(Dataset begins)
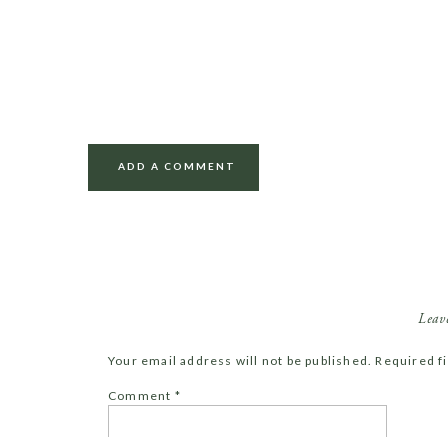
ADD A COMMENT
Leav
Your email address will not be published.
Required f
Comment
*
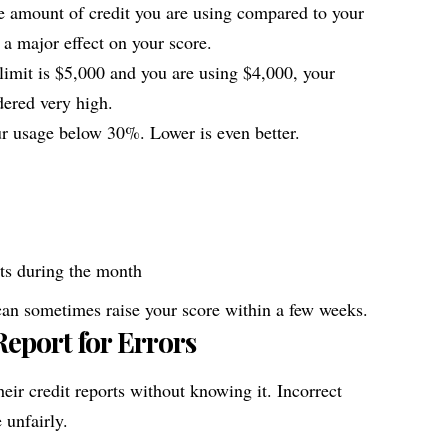
 the amount of credit you are using compared to your
s a major effect on your score.
 limit is $5,000 and you are using $4,000, your
dered very high.
 usage below 30%. Lower is even better.
ts during the month
an sometimes raise your score within a few weeks.
eport for Errors
ir credit reports without knowing it. Incorrect
 unfairly.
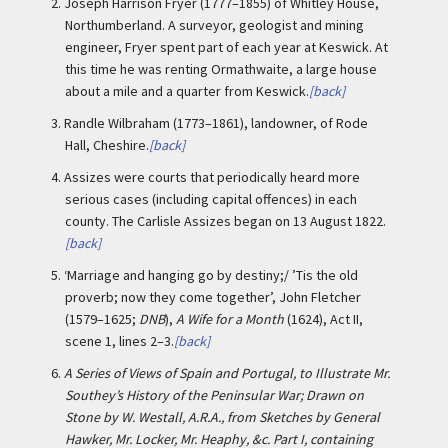
2.
Joseph Harrison Fryer (1777–1855) of Whitley House,
Northumberland. A surveyor, geologist and mining
engineer, Fryer spent part of each year at Keswick. At
this time he was renting Ormathwaite, a large house
about a mile and a quarter from Keswick.
[back]
3.
Randle Wilbraham (1773–1861), landowner, of Rode
Hall, Cheshire.
[back]
4.
Assizes were courts that periodically heard more
serious cases (including capital offences) in each
county. The Carlisle Assizes began on 13 August 1822.
[back]
5.
‘Marriage and hanging go by destiny;/ ’Tis the old
proverb; now they come together’, John Fletcher
(1579–1625;
DNB
),
A Wife for a Month
(1624), Act II,
scene 1, lines 2–3.
[back]
6.
A Series of Views of Spain and Portugal, to Illustrate Mr.
Southey’s History of the Peninsular War; Drawn on
Stone by W. Westall, A.R.A., from Sketches by General
Hawker, Mr. Locker, Mr. Heaphy, &c. Part I, containing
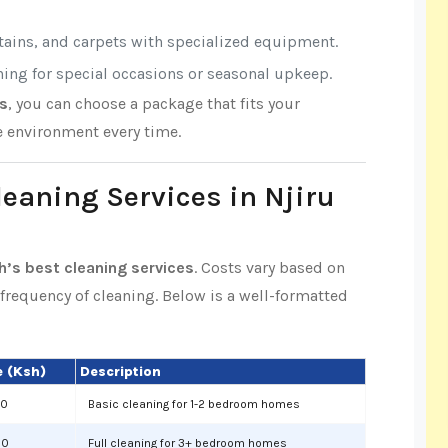
rtains, and carpets with specialized equipment.
aning for special occasions or seasonal upkeep.
es
, you can choose a package that fits your
e environment every time.
leaning Services in Njiru
th’s best cleaning services
. Costs vary based on
d frequency of cleaning. Below is a well-formatted
 (Ksh)
Description
00
Basic cleaning for 1-2 bedroom homes
00
Full cleaning for 3+ bedroom homes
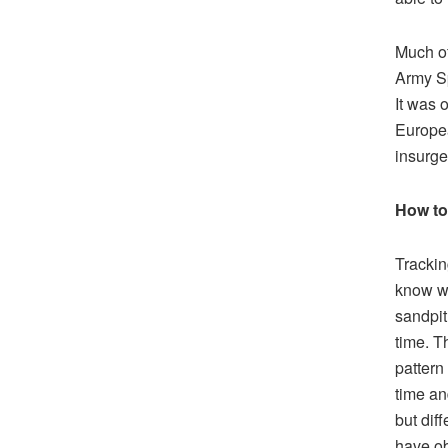
Much of
Army Sp
It was 
Europea
insurgen
How to
Trackin
know wh
sandpit
time. T
pattern 
time an
but dif
have ob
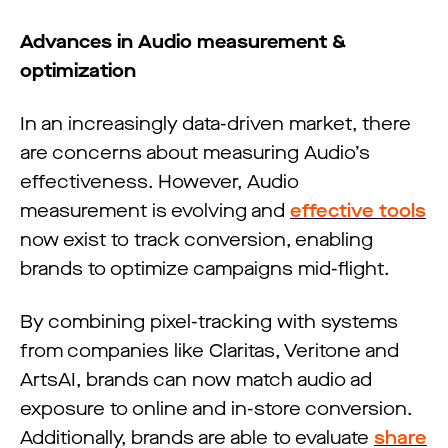
Advances in Audio measurement &
optimization
In an increasingly data-driven market, there
are concerns about measuring Audio’s
effectiveness. However, Audio
measurement is evolving and
effective tools
now exist to track conversion, enabling
brands to optimize campaigns mid-flight.
By combining pixel-tracking with systems
from companies like Claritas, Veritone and
ArtsAI, brands can now match audio ad
exposure to online and in-store conversion.
Additionally, brands are able to evaluate
share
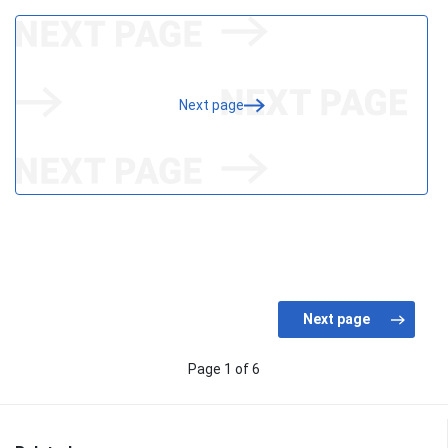
Next page
Page 1 of 6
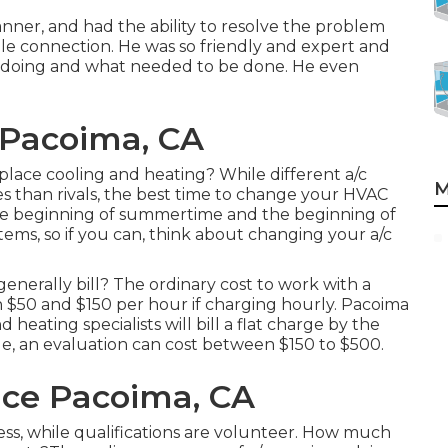
nner, and had the ability to resolve the problem
le connection. He was so friendly and expert and
s doing and what needed to be done. He even
 Pacoima, CA
eplace cooling and heating? While different a/c
M
es than rivals, the best time to change your HVAC
he beginning of summertime and the beginning of
ems, so if you can, think about changing your a/c
nerally bill? The ordinary cost to work with a
n $50 and $150 per hour if charging hourly. Pacoima
eating specialists will bill a flat charge by the
le, an evaluation can cost between $150 to $500.
vice Pacoima, CA
iness, while qualifications are volunteer. How much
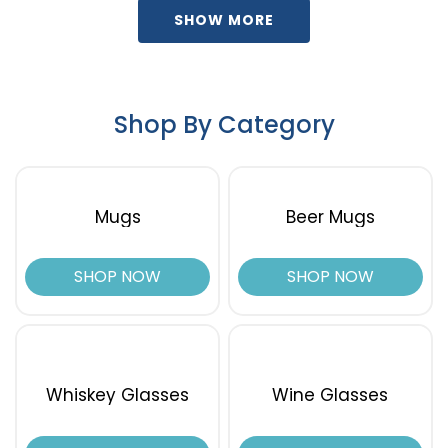
SHOW MORE
Shop By Category
Mugs
Beer Mugs
SHOP NOW
SHOP NOW
Whiskey Glasses
Wine Glasses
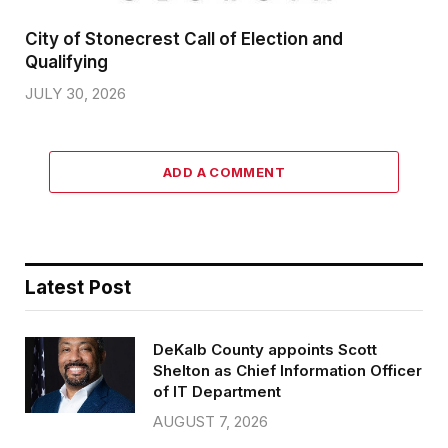
City of Stonecrest Call of Election and
Qualifying
JULY 30, 2026
ADD A COMMENT
Latest Post
DeKalb County appoints Scott
Shelton as Chief Information Officer
of IT Department
AUGUST 7, 2026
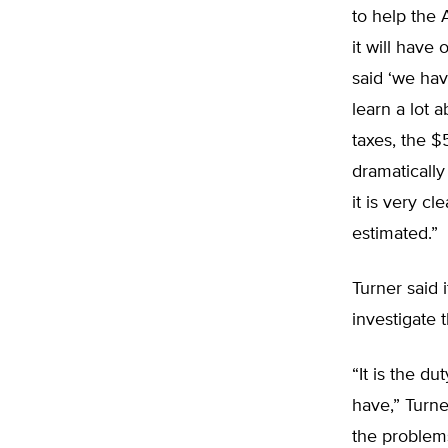
to help the
it will have
said ‘we hav
learn a lot 
taxes, the $
dramaticall
it is very c
estimated.”
Turner said 
investigate 
“It is the d
have,” Turn
the problem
(Dataset ends)
* _Your goal_
Collect each line of the records containing the word "that", and copy every such line out in full.

* _Output for this task_
Assizes were courts that periodically heard more
, you can choose a package that fits your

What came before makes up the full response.